Schemas
Every LLM call in DocETL has an output schema specifying the structure and types of its output. DocETL enforces schemas via structured outputs or the tool API (see How We Enforce Schemas).
Schema Simplicity
We've observed that the more complex the output schema is, the worse the quality of the output tends to be. Keep your schemas as simple as possible for better results.
Defining Schemas
Schemas are defined in the output section of an operator. They support various data types:
| Type | Aliases | Description |
|---|---|---|
string |
str, text, varchar |
For text data |
integer |
int |
For whole numbers |
number |
float, decimal |
For decimal numbers |
boolean |
bool |
For true/false values |
enum |
- | For a set of possible values |
list |
- | For arrays or sequences of items (must specify element type) |
| Objects | - | Using notation {field: type} |
Filter Operation Schemas
Filter operation schemas must have a boolean output field, which determines whether each item is kept.
Examples
Simple Schema
output:
schema:
summary: string
sentiment: string
include_item: boolean # For filter operations
output={
"schema": {
"summary": "string",
"sentiment": "string",
"include_item": "boolean", # For filter operations
}
}
Complex Schema
output:
schema:
insights: "list[{insight: string, confidence: number}]"
metadata: "{timestamp: string, source: string}"
output={
"schema": {
"insights": "list[{insight: string, confidence: number}]",
"metadata": "{timestamp: string, source: string}",
}
}
Lists and Objects
Lists in schemas must specify their element type:
list[string]: A list of stringslist[int]: A list of integerslist[{name: string, age: integer}]: A list of objects
Objects are defined using curly braces and must have typed fields:
{name: string, age: integer, is_active: boolean}
Complex List Example
output:
schema:
users: "list[{name: string, age: integer, hobbies: list[string]}]"
Make sure that you put the type in quotation marks, if it references an object type (i.e., has curly braces)! Otherwise the yaml won't compile!
output={
"schema": {
"users": "list[{name: string, age: integer, hobbies: list[string]}]"
}
}
Enum Types
Enum values are validated against the declared set of possible values:
output:
schema:
sentiment: "enum[positive, negative, neutral]"
output={"schema": {"sentiment": "enum[positive, negative, neutral]"}}
Lists of enums also work:
output:
schema:
possible_sentiments: "list[enum[positive, negative, neutral]]"
output={"schema": {"possible_sentiments": "list[enum[positive, negative, neutral]]"}}
How We Enforce Schemas
DocETL supports two output modes that determine how the LLM generates structured outputs:
Tools Mode (Default)
Uses the OpenAI tools/function calling API to enforce schema structure.
output:
schema:
summary: string
sentiment: string
mode: "tools" # Optional - this is the default
output={
"schema": {
"summary": "string",
"sentiment": "string",
},
"mode": "tools", # Optional - this is the default
}
Structured Output Mode
Uses LiteLLM's structured output feature with JSON schema validation.
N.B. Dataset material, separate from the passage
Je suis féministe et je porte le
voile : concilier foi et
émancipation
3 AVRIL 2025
This mode can provide more reliable schema adherence for complex outputs.
output:
schema:
insights: "list[{insight: string, confidence: number}]"
mode: "structured_output"
output={
"schema": {
"insights": "list[{insight: string, confidence: number}]",
},
"mode": "structured_output",
}
When to Use Structured Output Mode
Consider using structured_output mode when:
- You have complex nested schemas with lists and objects
- You need more consistent schema adherence
- You're experiencing schema validation issues with tools mode
Mode Configuration
Set mode in the output section of any operation:
operations:
- name: analyze_text
type: map
prompt: "Analyze the following text..."
output:
schema:
topics: "list[{topic: string, relevance: number}]"
mode: "structured_output" # or "tools"
model: gpt-4o-mini
pipeline = pipeline.map(
name="analyze_text",
prompt="Analyze the following text...",
output={
"schema": {"topics": "list[{topic: string, relevance: number}]"},
"mode": "structured_output", # or "tools"
},
model="gpt-4o-mini",
)
Best Practices
- Keep output fields simple and use string types whenever possible.
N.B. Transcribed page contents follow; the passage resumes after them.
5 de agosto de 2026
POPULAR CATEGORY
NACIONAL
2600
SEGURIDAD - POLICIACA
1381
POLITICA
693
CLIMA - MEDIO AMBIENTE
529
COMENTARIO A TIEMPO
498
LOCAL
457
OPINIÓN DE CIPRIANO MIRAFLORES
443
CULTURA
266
- Only use structured fields (like lists and objects) when necessary for downstream analysis or reduce operations.
- If you need to reference structured fields in downstream operations, consider breaking complex structures into multiple simpler operations.
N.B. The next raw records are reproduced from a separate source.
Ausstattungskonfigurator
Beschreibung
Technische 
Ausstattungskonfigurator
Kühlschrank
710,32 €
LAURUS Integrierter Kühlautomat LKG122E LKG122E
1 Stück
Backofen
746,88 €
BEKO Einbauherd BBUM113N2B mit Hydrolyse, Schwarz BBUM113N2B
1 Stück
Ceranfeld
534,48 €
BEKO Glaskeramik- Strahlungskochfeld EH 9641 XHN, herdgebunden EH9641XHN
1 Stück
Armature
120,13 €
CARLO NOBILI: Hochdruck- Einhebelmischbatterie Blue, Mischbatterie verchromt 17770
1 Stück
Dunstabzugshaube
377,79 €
Breaking Down Complex Schemas
Instead of:
output:
schema:
summary: string
key_points: "list[{point: string, sentiment: string}]"
output={
"schema": {
"summary": "string",
"key_points": "list[{point: string, sentiment: string}]",
}
}
Consider:
output:
schema:
summary: string
key_points: "string"
output={
"schema": {
"summary": "string",
"key_points": "string",
}
}
Where in the prompt you can say something like: In your key points, please include the sentiment of each point.
The only reason to use the complex schema is if you need to do an operation at the point level, like resolve them and reduce on them.